Telling the story of the last recorded 21 days and nights spent by “engaged to be engaged” couple Katie (Katie Featherston) and Micah (Micah Sloat), it shows (from their own recently purchased camera’s point-of-view) their increasingly frantic efforts to document, to understand, perhaps even to overcome, the strange, malevolent presence that haunts Katie at night in the house into which they have recently moved together.

She is a student looking forward to becoming a teacher, and is desperate for her frightening visitations, which began when she was eight years old, to come once and for all to an end. He is a day-trader now far more obsessed with the night, and his insistence on filming everything that happens in the house will eventually capture (and arguably create) the total collapse of their cosy domesticity.

All the supposed flaws to be found in Paranormal Activity are in fact made to serve as essential contributing factors to the film’s spooky mood. The camerawork may be amateurish (or at least appear to be amateurish), but, as in [Rec], Cloverfield and Diary Of The Dead, that is only because the film purports to be a home video made by the protagonists of their own eerie experiences, and so it becomes, in itself, a ‘reality effect’.

Peli exploits every feature of Micah’s digicam – its attached light, its monochrome-green night vision, and especially (and most inventively) its time code – to generate the maximum unease out of the often banal images that it captures. What is more, this camera becomes the medium between ourselves and the couple in their most intimate moments, as though it has summoned and invited us in.
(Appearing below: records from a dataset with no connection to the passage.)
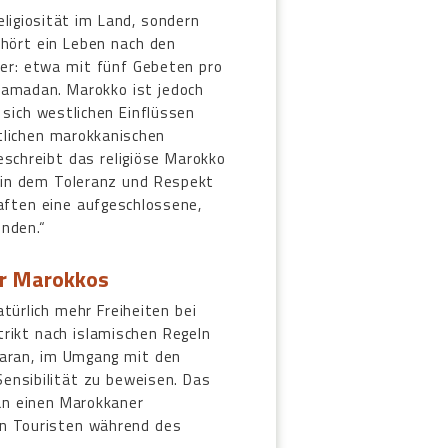
eligiosität im Land, sondern
ehört ein Leben nach den
ner: etwa mit fünf Gebeten pro
amadan. Marokko ist jedoch
sich westlichen Einflüssen
tlichen marokkanischen
schreibt das religiöse Marokko
, in dem Toleranz und Respekt
aften eine aufgeschlossene,
ünden.“
tur Marokkos
türlich mehr Freiheiten bei
trikt nach islamischen Regeln
aran, im Umgang mit den
ensibilität zu beweisen. Das
an einen Marokkaner
von Touristen während des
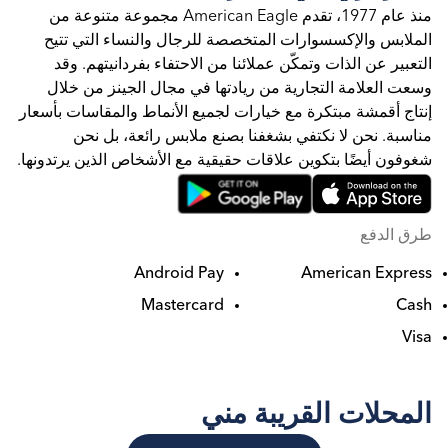
منذ عام 1977، تقدم American Eagle مجموعة متنوعة من
الملابس والإكسسوارات المتخصصة للرجال والنساء التي تتيح
التعبير عن الذات وتمكّن عملائنا من الاحتفاء بفردانيتهم. وقد
وسعت العلامة التجارية من ريادتها في مجال الجينز من خلال
إنتاج أقمشة مبتكرة مع خيارات لجميع الأنماط والمقاسات بأسعار
مناسبة. نحن لا نكتفي بشغفنا بصنع ملابس رائعة، بل نحن
شغوفون أيضًا بتكوين علاقات حقيقية مع الأشخاص الذين يرتدونها.
طرق الدفع
Android Pay
American Express
Mastercard
Cash
Visa
المحلات القريبة مني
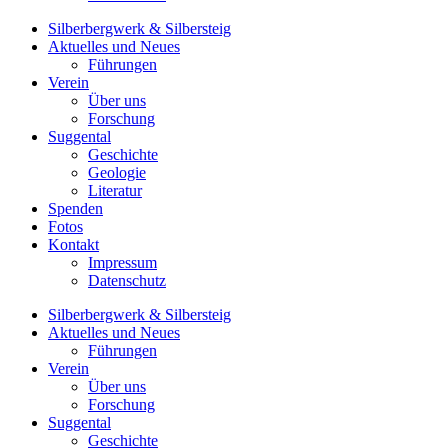
Silberbergwerk & Silbersteig
Aktuelles und Neues
Führungen
Verein
Über uns
Forschung
Suggental
Geschichte
Geologie
Literatur
Spenden
Fotos
Kontakt
Impressum
Datenschutz
Silberbergwerk & Silbersteig
Aktuelles und Neues
Führungen
Verein
Über uns
Forschung
Suggental
Geschichte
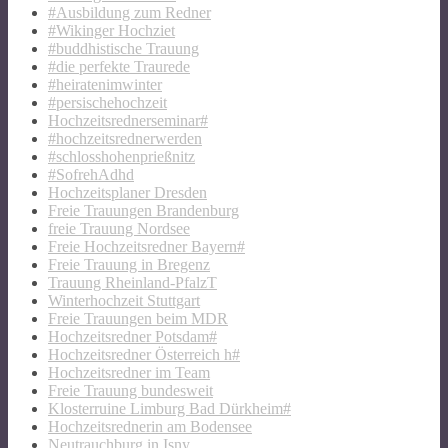
#Ausbildung zum Redner
#Wikinger Hochziet
#buddhistische Trauung
#die perfekte Traurede
#heiratenimwinter
#persischehochzeit
Hochzeitsrednerseminar#
#hochzeitsrednerwerden
#schlosshohenprießnitz
#SofrehAdhd
Hochzeitsplaner Dresden
Freie Trauungen Brandenburg
freie Trauung Nordsee
Freie Hochzeitsredner Bayern#
Freie Trauung in Bregenz
Trauung Rheinland-PfalzT
Winterhochzeit Stuttgart
Freie Trauungen beim MDR
Hochzeitsredner Potsdam#
Hochzeitsredner Österreich h#
Hochzeitsredner im Team
Freie Trauung bundesweit
Klosterruine Limburg Bad Dürkheim#
Hochzeitsrednerin am Bodensee
Neutrauchburg in Isny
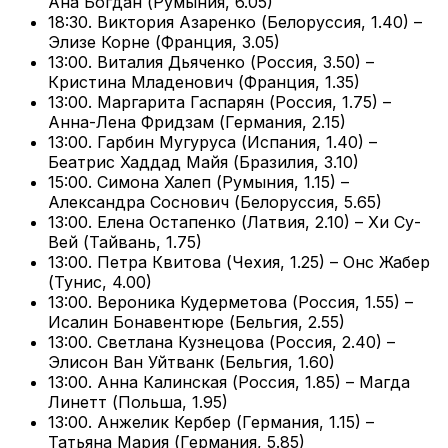
Ана Богдан (Румыния, 6.05)
18:30. Виктория Азаренко (Белоруссия, 1.40) –
Элизе Корне (Франция, 3.05)
13:00. Виталия Дьяченко (Россия, 3.50) –
Кристина Младенович (Франция, 1.35)
13:00. Маргарита Гаспарян (Россия, 1.75) –
Анна-Лена Фридзам (Германия, 2.15)
13:00. Гарбин Мугуруса (Испания, 1.40) –
Беатрис Хаддад Майя (Бразилия, 3.10)
15:00. Симона Халеп (Румыния, 1.15) –
Александра Соснович (Белоруссия, 5.65)
13:00. Елена Остапенко (Латвия, 2.10) – Хи Су-
Вей (Тайвань, 1.75)
13:00. Петра Квитова (Чехия, 1.25) – Онс Жабер
(Тунис, 4.00)
13:00. Вероника Кудерметова (Россия, 1.55) –
Исалин Бонавентюре (Бельгия, 2.55)
13:00. Светлана Кузнецова (Россия, 2.40) –
Элисон Ван Уйтванк (Бельгия, 1.60)
13:00. Анна Калинская (Россия, 1.85) – Магда
Линетт (Польша, 1.95)
13:00. Анжелик Кербер (Германия, 1.15) –
Татьяна Мария (Германия, 5.85)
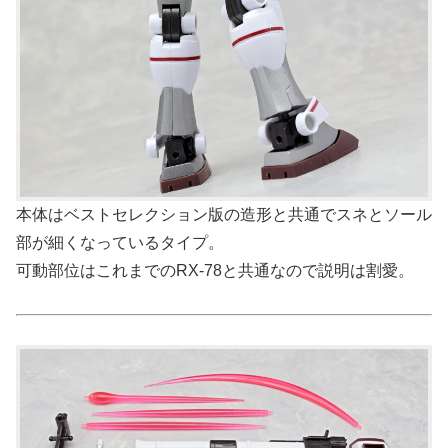
本体はベストセレクション版の造形と共通でスネとソール
部が細くなっているタイプ。
可動部位はこれまでのRX-78と共通なので説明は割愛。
Here the viewer is positioned as domestic intruder no less than the devil at the door – and some might be left wondering (as Katie does) whether the camera itself might be the real problem in this household.

Similarly, while the structure of Paranormal Activity, with its alternating scenes of nocturnal hauntings and diurnal dialogues, might seem bludgeoningly repetitive in its creeping escalation, these carefully established patterns ensure that even the slightest variations on a familiar theme (a door moving, a light fixture swinging, a groan, a shadow, a footprint, a bang) have a disproportionately terrifying impact on the viewer.

This is like a masterclass in horror minimalism, where the tension is allowed to build – steadily and gradually – to an unbearable level, until just the merest sight of the couple asleep in their bedroom starts causing the viewer to sweat and fret in anticipation of whatever is coming next. As is often the case, here less proves to be so much more – and when we are finally, after such a carefully managed intensification of uncanny dread, brought (sort of) face-to-face with the devil inside, it is a moment which will, for all its conventionality, undeniably leave viewers very shaken.

When, early on in their camera experiments, Katie and Micah are visited by the psychic Dr Fredrichs (Mark Fredrichs), one of his first questions to them concerns the standing of their relationship. “These hauntings,” he explains, “they come off negative energy.” Sure enough, the tensions in the film’s night scenes run in parallel to the couple’s constant arguments during their waking hours. Micah is driven by a desire to provoke, film and defeat the demon in their house, while Katie just wants the camera off and the paranormal activity to stop. Eventually the animosity engendered by their bickering will tear them apart.

Viewers may sympathise more with one character or the other, but the truth is that the couple’s ongoing debate about whether to go on or stop mirrors an internal conflict in any individual watching this film. For we too are divided between wanting the ‘cool’ images on screen to keep playing (and to go further and further in their horrific revelations), while at the same time wishing to close our eyes and make all that unendurable terror go away. We are attracted to the horror as much as we are repelled by it – and somewhere between these two contradictory views, there is a devil just waiting to come out.

In a Nutshell: It’s a bit of The Exorcist, a bit of Poltergeist, a bit of The Blair Witch Project and a bit of Lost Highway – and it all adds up to a whole lot of scary.